(What to work on) The expected output is each line below containing "right", copied in full.

(Records for this task)
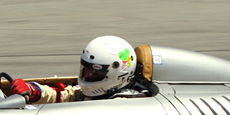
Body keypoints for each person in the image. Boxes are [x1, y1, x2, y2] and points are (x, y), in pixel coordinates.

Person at [8, 35, 150, 104]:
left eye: (94, 72)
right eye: (85, 70)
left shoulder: (123, 106)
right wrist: (34, 91)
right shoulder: (93, 93)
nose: (87, 75)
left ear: (118, 73)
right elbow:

(Exercise result)
right eye: (85, 70)
right wrist: (34, 91)
right shoulder: (93, 93)
right elbow:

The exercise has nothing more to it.